**Document**:
>> begin
Envisioned by a group of developers, designers, engineers, consultants, and sustainability experts collectively known as EXP2, The Cove redevelopment proposal is helmed by San Francisco-based real estate development company Earthprise working alongside Sares Regis Group, Heatherwick Studio, and a long, illustrious, and mostly locally-based list of collaborators including Page & Turnbull, CMG Landscape Architecture, PAE, Kendall/Heaton Associates, and Paradigm Strategy.

illustration of a proposed mixed-use campus and park at pier 30 san francisco
Two sprawling buildings with offices, retail, restaurants, and more would flank a 5-acre park inspired by the rugged coastal landscape of Northern California. (Heatherwick Studio)

Like other redevelopment schemes past and present that have called for knocking the century-old piers down and replacing them, The Cove would also entail removing the piers and erecting a concrete structural pier system that would stand strong (and high) against earthquakes, sea-level rise, and other natural and manmade disasters. An executive summary points out that the existing piers already fall below current FEMA Base Flood Elevations. The proposal does not include a plan for an adjacent 2.3-acre of land, Seawall Lot 330, which is also up for redevelopment.
>> end
**Required task 1**:
Rewrite the passage on The Cove proposal from "illustration of a" up to and including "California. (Heatherwick Studio)", substituting "cafes" for "restaurants".
**Required task 2**:
In the passage on The Cove proposal, what is the name of the adjacent 2.3-acre parcel for which the proposal includes no plan?

**Data**:
>> begin
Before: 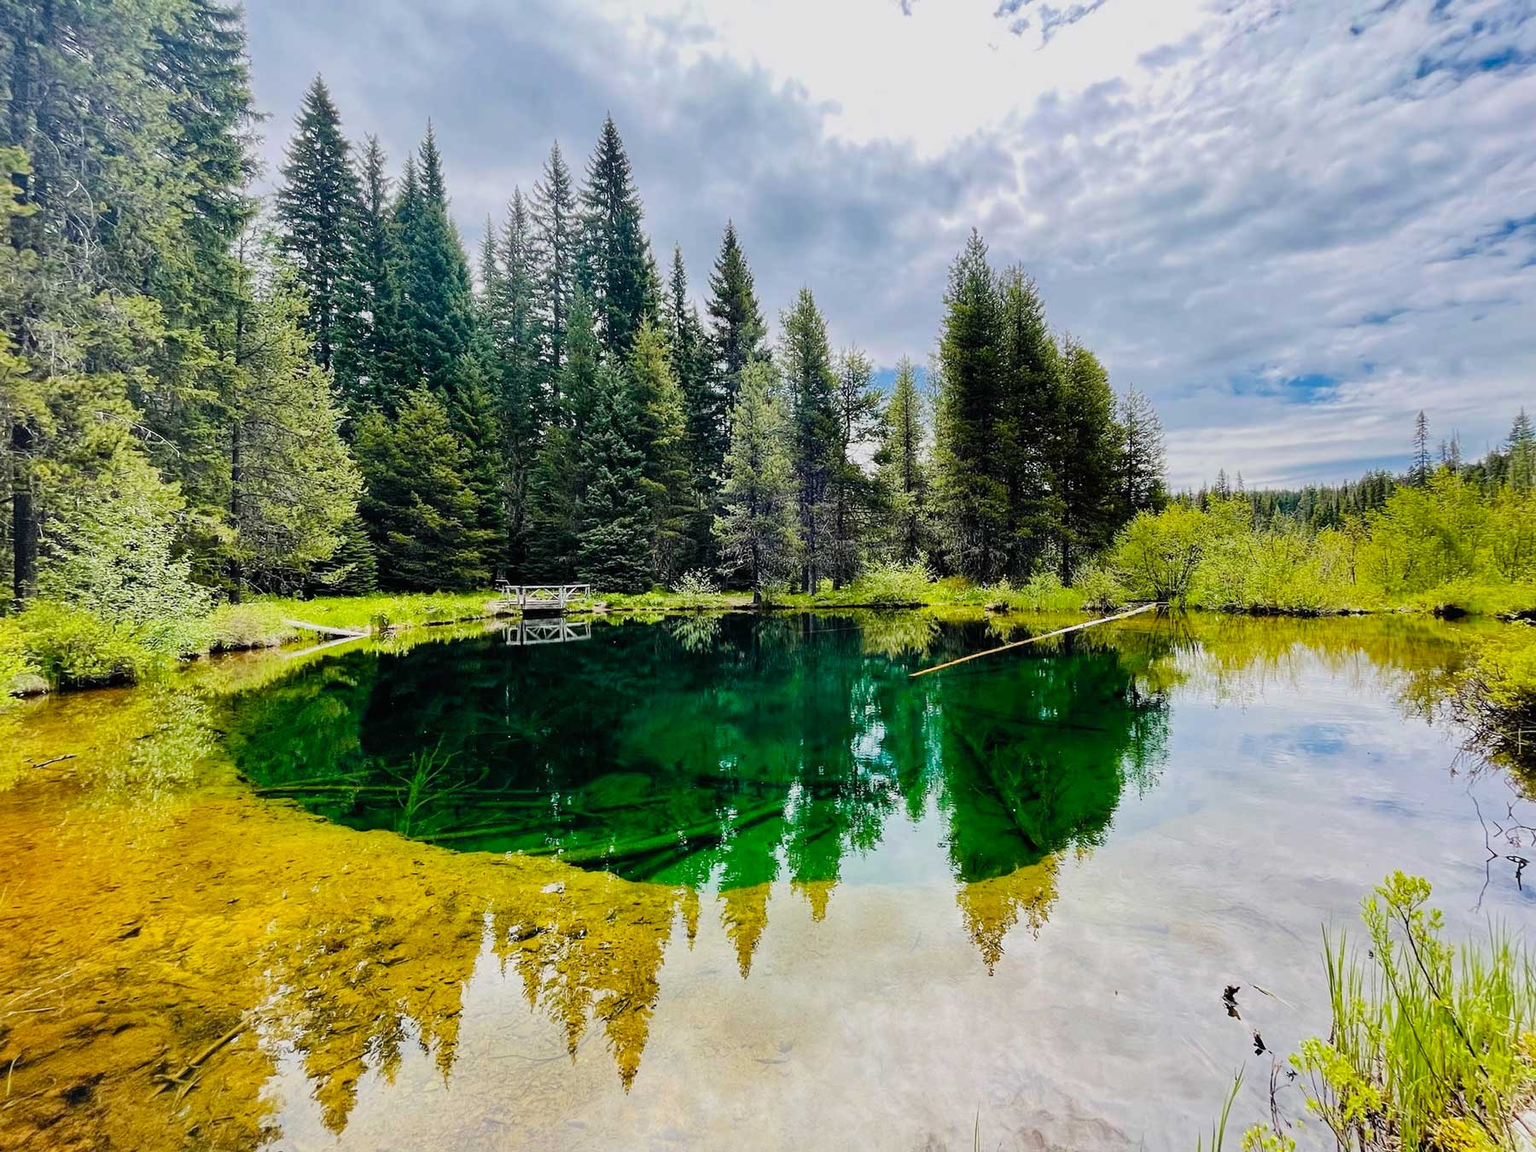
>> end
**Task answer 1**:
illustration of a proposed mixed-use campus and park at pier 30 san francisco
Two sprawling buildings with offices, retail, cafes, and more would flank a 5-acre park inspired by the rugged coastal landscape of Northern California. (Heatherwick Studio)

**Task answer 2**:
Seawall Lot 330